À 10h, les allées du Village des communautés sonnent encore creux à Bobo-Dioulasso. Quelques bâches flottent sous la chaleur. Des marmites se posent lentement. Ici et là, des exposants s’installent. Le site peine encore à trouver son rythme, 24 heures après le lancement du Village des communautés et 48 heures après l’ouverture officielle de la Semaine nationale de la culture 2026.
Installé dans l’enceinte du Village artisanal, cet espace rassemble cette année 32 communautés burkinabè et 15 communautés africaines. Un cadre pensé pour exposer savoir-faire, identités et expressions culturelles.
Une matinée encore timide
En début de journée, l’ambiance reste calme. Les allées sont peu fréquentées. Certains stands sont encore fermés. D’autres prennent forme sous les mains des exposants.
Peu à peu, le décor s’installe. Les premiers feux s’allument. Les ustensiles sortent. Les tissus sont ajustés.
Il faut attendre la mi-journée pour voir le site changer de visage.
À partir de 12h, les visiteurs arrivent. Les médias arpentent les allées, micro en main, à la recherche de voix et d’histoires.
Assise derrière ses plats, Aminata Sidibé ajuste son foulard avant de présenter les spécialités de son stand :
« Nous sommes des Peuls du Mali. Ici, nous présentons notre tô appelé “farinonn”. Il est fait à base de petit mil, pilé à la main. C’est un tô consistant, qui donne de la force, surtout avec des sauces gluantes. »

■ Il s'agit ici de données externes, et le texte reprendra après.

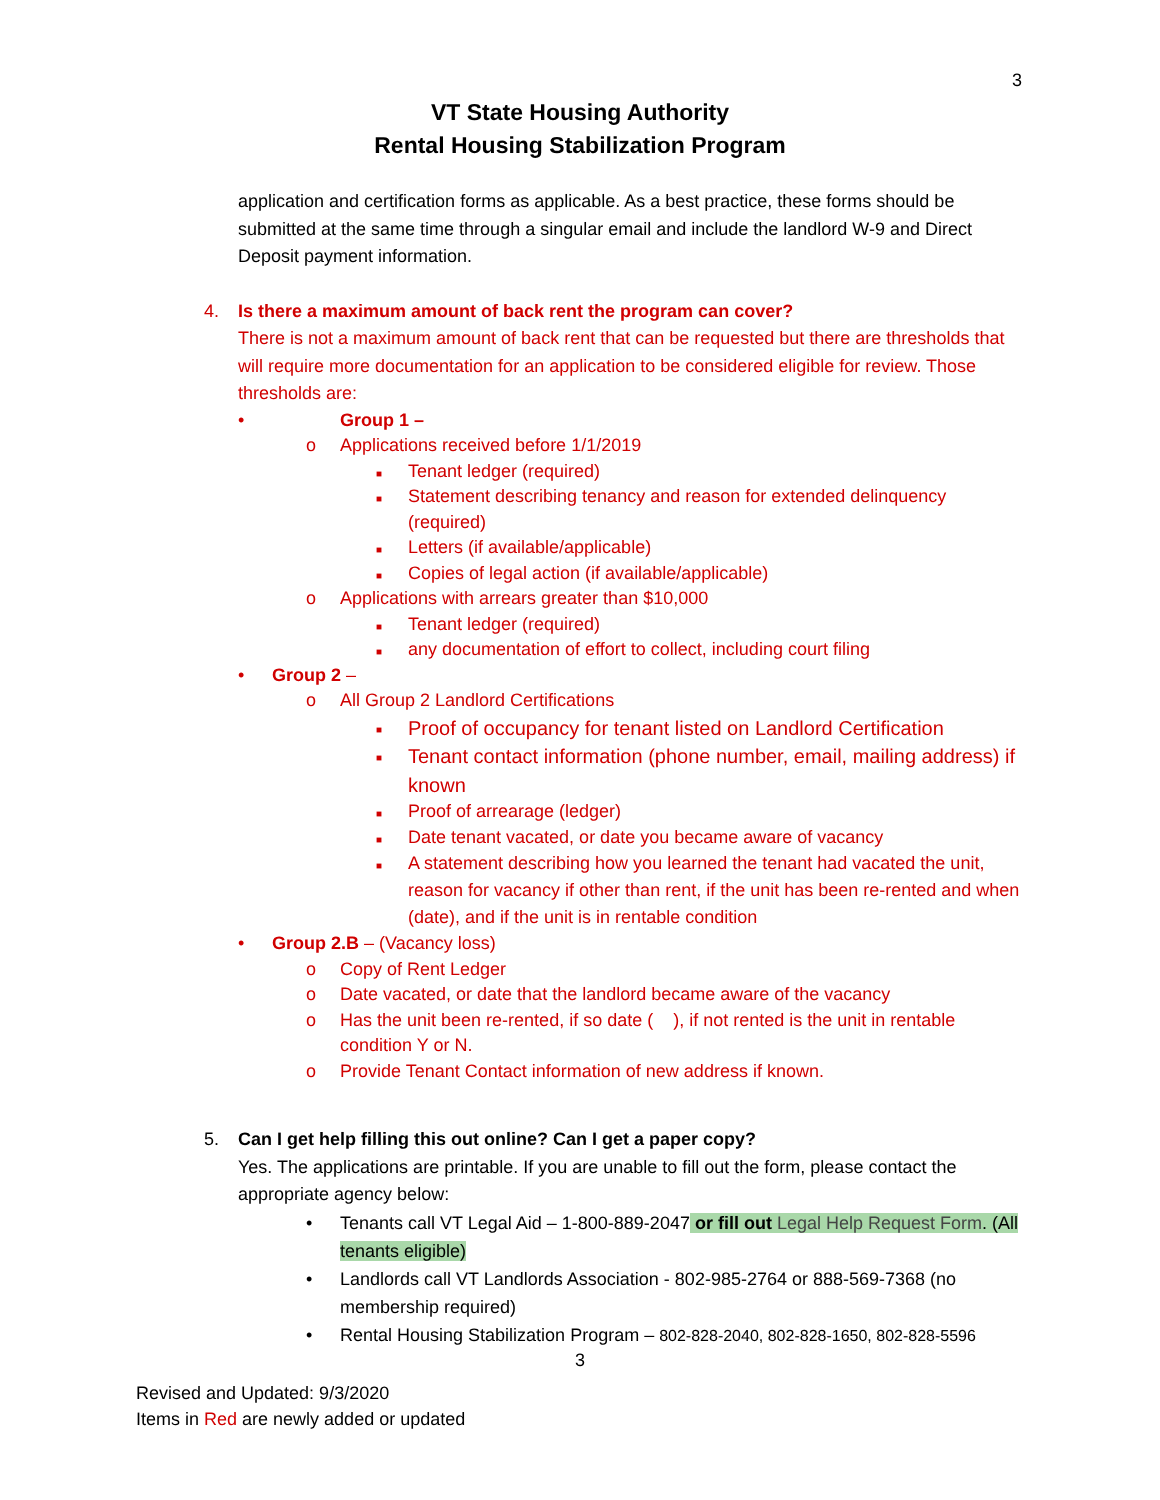3
VT State Housing Authority
Rental Housing Stabilization Program
application and certification forms as applicable. As a best practice, these forms should be submitted at the same time through a singular email and include the landlord W-9 and Direct Deposit payment information.
4. Is there a maximum amount of back rent the program can cover?
There is not a maximum amount of back rent that can be requested but there are thresholds that will require more documentation for an application to be considered eligible for review. Those thresholds are:
• Group 1 –
o Applications received before 1/1/2019
■ Tenant ledger (required)
■ Statement describing tenancy and reason for extended delinquency (required)
■ Letters (if available/applicable)
■ Copies of legal action (if available/applicable)
o Applications with arrears greater than $10,000
■ Tenant ledger (required)
■ any documentation of effort to collect, including court filing
• Group 2 –
o All Group 2 Landlord Certifications
■ Proof of occupancy for tenant listed on Landlord Certification
■ Tenant contact information (phone number, email, mailing address) if known
■ Proof of arrearage (ledger)
■ Date tenant vacated, or date you became aware of vacancy
■ A statement describing how you learned the tenant had vacated the unit, reason for vacancy if other than rent, if the unit has been re-rented and when (date), and if the unit is in rentable condition
• Group 2.B – (Vacancy loss)
o Copy of Rent Ledger
o Date vacated, or date that the landlord became aware of the vacancy
o Has the unit been re-rented, if so date ( ), if not rented is the unit in rentable condition Y or N.
o Provide Tenant Contact information of new address if known.
5. Can I get help filling this out online? Can I get a paper copy?
Yes. The applications are printable. If you are unable to fill out the form, please contact the appropriate agency below:
• Tenants call VT Legal Aid – 1-800-889-2047 or fill out Legal Help Request Form. (All tenants eligible)
• Landlords call VT Landlords Association - 802-985-2764 or 888-569-7368 (no membership required)
• Rental Housing Stabilization Program – 802-828-2040, 802-828-1650, 802-828-5596
3
Revised and Updated: 9/3/2020
Items in Red are newly added or updated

Aminata Sidibé, exposante Peul
Autour d’elle, les préparatifs se poursuivent. Tout n’est pas encore en place.
« Les boissons comme le lait ou le gapal ne sont pas encore disponibles, mais d’ici peu, tout sera opérationnel », précise-t-elle.
À quelques mètres, le stand des Bôbô Mandarè attire déjà les curieux. Des plats fumants dégagent une odeur qui capte l’attention. Les chenilles, préparées en soupe, figurent parmi les mets proposés.
« Chez nous, les chenilles font partie des plats les plus appréciés. Nous les cuisinons en sauce. C’est ce qui attire beaucoup de visiteurs », confie Madame Sanou, louche à la main.
À cela s’ajoute le dolo, boisson traditionnelle, avec une touche d’innovation :
« Nous proposons aussi du dolo à base d’oseille. Il est préparé comme le dolo classique, mais avec une saveur différente », ajoute une autre exposante bôbô, en servant un client.
Entre Peuls et Bôbô, la parenté à plaisanterie se ressent. Une relation ancienne entre éleveurs et agriculteurs, encore visible dans les échanges.
Quand la culture prend vie
Au fil des heures, l’ambiance monte. Des groupes d’animation s’installent. Les sons des tambours résonnent.
Une troupe exécute une danse gourmantché.
« C’est une danse de fête chez nous », explique une danseuse, en pause.
Des danseurs gourmantché exécutent des pas traditionnels sur le site du Village des communautés.
Les visiteurs s’arrêtent, observent, filment. Le Village devient peu à peu un espace vivant.
Diversité culturelle en partage
De la communauté Dagara à celle des Djan, des Marka, des Dioula, en passant par les Lobi, et les Birifor, chaque stand raconte une histoire. Objets, symboles et récits se mêlent.
« Ici, chaque objet a une signification. Ce n’est pas seulement décoratif, c’est une histoire que nous transmettons », explique un exposant.
Au-delà des communautés burkinabè, les pays invités apportent une autre dimension. Côte d’Ivoire, Togo, Burundi… les stands offrent une diversité culinaire et artistique.
« Nous voulons montrer ce que nous avons chez nous. C’est aussi un moment de partage avec les autres peuples », confie un représentant ivoirien.
Un espace appelé à monter en régime
Malgré un démarrage progressif, le Village des communautés s’impose comme l’un des espaces majeurs de la SNC.
Durant toute la semaine, il devrait attirer un public plus large, à la recherche de découvertes culturelles, de saveurs et d’échanges.
Un lieu où les identités se rencontrent et se racontent, jusqu’à la clôture de la SNC, prévue le 02 mai prochain.